Submit the job with qsub.
That will take a little while to finish. When it’s done, output regarding the percentage duplication will be in the stderr file. You can access the parts that are important with something like:
cat radcap_declone_p1.e* | grep "^Processing\|clone reads

This will output data that look like the following, so that you can extract the important information (% clone/duplicated reads):

Processing file 1 of 1 [Sample_24.1.fq.gz]
1524053 pairs of reads input. 1186384 pairs of reads output, discarded 337669 pairs of reads, 22.16% clone reads.
Processing file 1 of 1 [Sample_23.1.fq.gz]
1603923 pairs of reads input. 1271849 pairs of reads output, discarded 332074 pairs of reads, 20.70% clone reads.
Processing file 1 of 1 [Sample_22.1.fq.gz]
2159065 pairs of reads input. 1659710 pairs of reads output, discarded 499355 pairs of reads, 23.13% clone reads.
Processing file 1 of 1 [Sample_26.1.fq.gz]
2608250 pairs of reads input. 2033327 pairs of reads output, discarded 574923 pairs of reads, 22.04% clone reads.
Processing file 1 of 1 [Sample_25.1.fq.gz]
2867423 pairs of reads input. 2185931 pairs of reads output, discarded 681492 pairs of reads, 23.77% clone reads.

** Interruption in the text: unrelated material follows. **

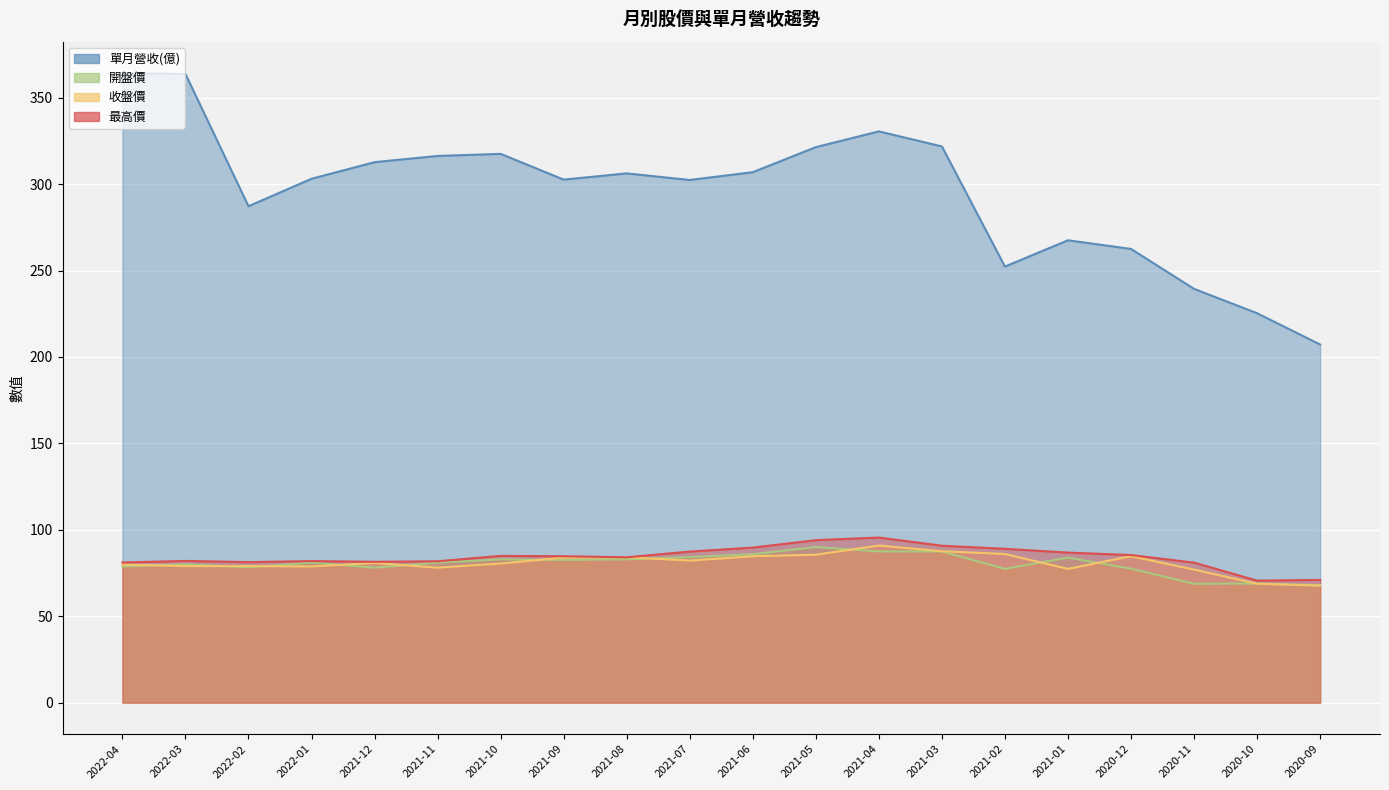

How many data points in 收盤價 are less than 80?

9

The last thing we need to do is to navigate into the duplicates-removed directory, create a new directory discards and move all of the discarded (duplicate) reads into that directory:
mkdir discards mv *.discards.*.fq.gz discards
You can either retain or delete this discards folder. I usually keep it around to check and make sure the results are sensible. Then I delete.
Now that this is finished, we’re ready to move forward with aligning the RADcap data to our genome sequence. You need to think about how you want to do this, because there several paths forward. You can basically jump into analyzing your data with Stacks by jumping to Reference-based Analysis and following the process for generating BAM files. Alternatively, because you’ve marked duplicates, you can analyze your data with GATK by jumping to Read Alignment and following the process for generating BAM files. You will NOT run Duplicate Remove. Remember that if you also have randomly sheared libraries enriched with RADcap, you’ll need to integrate them BAM files from those data to the BAM files from your i5-8N RADcap libraries. This happens after generating BAM files (for the Stacks approach) and after Haplotype Calling (for the GATK approach).

Final Steps¶

Once you have generated VCF files for the SNPs you have called, it is a very good idea to filter those VCF files to include only the loci/sites that you enriched with RADcap. You will do this using VCFTools and a BED-formatted file of your RADcap loci and the position of those loci in the genome with which you are working.